Korean name
- Hangul: 평산역
- Hanja: 平山驛
- Revised Romanization: Pyeongsan-yeok
- McCune–Reischauer: P'yŏngsan-yŏk

General information
- Location: P'yŏngsan-ŭp, P'yŏngsan County, North Hwanghae Province North Korea
- Coordinates: 38°19′57″N 126°23′47″E﻿ / ﻿38.3324°N 126.3963°E
- Owner: Korean State Railway

History
- Opened: 20 December 1931
- Former names: Namch'ŏn
- Original company: Chosen Government Railway

Services
| Preceding station | Korean State Railway |  |  | Following station |
| Mulgae towards P'yŏngyang |  | P'yŏngbu Line |  | Taebaeksansŏng towards Kaesŏng |
| Terminus |  | Ch'ŏngnyŏn Ich'ŏn Line |  | Kit'an towards Sep'o Ch'ŏngnyŏn |

Location

= Pyongsan station =

Railway station in North Korea

P'yŏngsan station is a railway station located in P'yŏngsan-ŭp P'yŏngsan County, North Hwanghae province, North Korea.

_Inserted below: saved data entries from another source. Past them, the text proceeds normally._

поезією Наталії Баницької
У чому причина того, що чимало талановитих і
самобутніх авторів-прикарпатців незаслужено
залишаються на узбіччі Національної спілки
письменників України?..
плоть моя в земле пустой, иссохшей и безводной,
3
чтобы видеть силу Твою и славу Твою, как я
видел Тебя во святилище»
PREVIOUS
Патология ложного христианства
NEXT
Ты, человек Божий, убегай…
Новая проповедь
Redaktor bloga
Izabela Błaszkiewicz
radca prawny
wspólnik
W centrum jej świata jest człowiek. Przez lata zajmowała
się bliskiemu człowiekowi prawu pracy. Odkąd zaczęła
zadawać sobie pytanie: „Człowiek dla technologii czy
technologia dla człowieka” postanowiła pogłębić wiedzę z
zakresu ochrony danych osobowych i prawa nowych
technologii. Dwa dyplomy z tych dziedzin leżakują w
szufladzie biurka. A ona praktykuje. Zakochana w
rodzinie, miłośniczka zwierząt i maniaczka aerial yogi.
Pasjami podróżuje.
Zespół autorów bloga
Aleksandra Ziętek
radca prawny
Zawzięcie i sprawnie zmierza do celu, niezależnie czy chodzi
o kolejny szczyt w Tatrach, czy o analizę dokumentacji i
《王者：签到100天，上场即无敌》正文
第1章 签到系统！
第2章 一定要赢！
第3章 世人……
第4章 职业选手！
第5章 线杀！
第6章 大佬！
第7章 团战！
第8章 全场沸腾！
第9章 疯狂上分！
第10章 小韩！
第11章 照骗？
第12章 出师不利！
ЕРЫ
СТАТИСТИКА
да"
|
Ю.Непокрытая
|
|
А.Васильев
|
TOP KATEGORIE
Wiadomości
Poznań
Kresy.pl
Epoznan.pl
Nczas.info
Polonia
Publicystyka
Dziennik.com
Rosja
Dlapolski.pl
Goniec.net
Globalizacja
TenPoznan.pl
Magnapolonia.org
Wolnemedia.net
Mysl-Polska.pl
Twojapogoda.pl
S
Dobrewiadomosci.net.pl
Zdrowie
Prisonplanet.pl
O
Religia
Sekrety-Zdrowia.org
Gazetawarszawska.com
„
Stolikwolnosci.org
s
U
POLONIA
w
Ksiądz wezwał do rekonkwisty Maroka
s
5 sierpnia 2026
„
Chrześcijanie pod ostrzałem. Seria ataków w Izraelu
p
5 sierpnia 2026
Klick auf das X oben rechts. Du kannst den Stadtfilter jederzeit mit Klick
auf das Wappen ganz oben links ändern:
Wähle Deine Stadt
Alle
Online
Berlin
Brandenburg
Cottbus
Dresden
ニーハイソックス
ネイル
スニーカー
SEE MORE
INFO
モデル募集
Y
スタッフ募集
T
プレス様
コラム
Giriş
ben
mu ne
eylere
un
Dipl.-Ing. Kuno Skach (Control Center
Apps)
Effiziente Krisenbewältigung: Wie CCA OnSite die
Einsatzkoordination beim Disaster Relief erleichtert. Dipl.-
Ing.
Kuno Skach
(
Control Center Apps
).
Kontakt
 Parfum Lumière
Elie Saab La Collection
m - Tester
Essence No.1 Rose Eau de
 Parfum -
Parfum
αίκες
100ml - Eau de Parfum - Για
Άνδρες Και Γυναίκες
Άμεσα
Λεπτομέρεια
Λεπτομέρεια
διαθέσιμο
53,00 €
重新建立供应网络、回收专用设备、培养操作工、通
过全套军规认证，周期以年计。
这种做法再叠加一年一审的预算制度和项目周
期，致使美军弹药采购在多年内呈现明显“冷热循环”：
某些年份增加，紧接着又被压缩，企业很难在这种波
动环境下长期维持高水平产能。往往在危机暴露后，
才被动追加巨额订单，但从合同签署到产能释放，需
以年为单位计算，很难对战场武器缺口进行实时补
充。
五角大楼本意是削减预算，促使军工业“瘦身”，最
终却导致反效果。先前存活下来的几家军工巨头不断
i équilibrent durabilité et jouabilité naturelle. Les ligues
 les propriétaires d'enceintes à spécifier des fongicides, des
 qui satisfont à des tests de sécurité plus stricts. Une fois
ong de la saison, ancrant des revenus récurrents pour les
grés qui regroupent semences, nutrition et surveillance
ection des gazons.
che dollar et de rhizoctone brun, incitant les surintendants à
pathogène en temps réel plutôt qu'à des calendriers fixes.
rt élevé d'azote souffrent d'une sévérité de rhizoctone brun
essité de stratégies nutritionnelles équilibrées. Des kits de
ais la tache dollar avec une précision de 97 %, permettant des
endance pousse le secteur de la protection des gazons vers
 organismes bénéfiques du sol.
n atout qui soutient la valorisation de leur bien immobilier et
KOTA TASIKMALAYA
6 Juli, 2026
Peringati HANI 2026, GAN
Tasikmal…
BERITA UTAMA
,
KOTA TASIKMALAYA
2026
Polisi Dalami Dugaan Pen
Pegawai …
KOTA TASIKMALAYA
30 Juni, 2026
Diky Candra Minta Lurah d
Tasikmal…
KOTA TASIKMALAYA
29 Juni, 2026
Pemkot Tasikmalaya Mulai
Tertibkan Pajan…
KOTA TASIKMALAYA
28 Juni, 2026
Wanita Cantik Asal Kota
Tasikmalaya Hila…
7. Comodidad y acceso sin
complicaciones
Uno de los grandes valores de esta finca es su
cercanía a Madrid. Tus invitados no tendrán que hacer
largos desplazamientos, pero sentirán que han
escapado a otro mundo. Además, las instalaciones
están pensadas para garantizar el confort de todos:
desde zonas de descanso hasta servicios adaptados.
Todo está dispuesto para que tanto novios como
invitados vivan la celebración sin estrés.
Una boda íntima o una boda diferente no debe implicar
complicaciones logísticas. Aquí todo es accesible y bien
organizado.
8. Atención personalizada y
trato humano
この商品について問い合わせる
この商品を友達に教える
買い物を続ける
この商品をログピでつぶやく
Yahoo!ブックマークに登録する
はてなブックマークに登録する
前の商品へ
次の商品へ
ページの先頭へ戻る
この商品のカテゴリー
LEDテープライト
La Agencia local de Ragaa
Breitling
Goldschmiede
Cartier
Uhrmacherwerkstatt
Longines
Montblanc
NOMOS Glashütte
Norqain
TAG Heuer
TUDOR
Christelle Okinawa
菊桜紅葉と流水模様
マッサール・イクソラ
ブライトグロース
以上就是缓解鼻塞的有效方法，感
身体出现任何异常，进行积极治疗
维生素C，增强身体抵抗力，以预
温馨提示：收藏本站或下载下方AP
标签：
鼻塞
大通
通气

It serves as the junction point of two railway lines – the P'yŏngbu Line, which connects P'yŏngyang to Kaesŏng (and, formerly, Pusan, via Dorasan), and the Ch'ŏngnyŏn Ich'ŏn Line, which runs from P'yŏngsan to Sep'ŏ where it connects to the Kangwŏn Line.

==History==
Originally called Namch'ŏn station, it was opened by the Chosen Government Railway on 20 December 1931.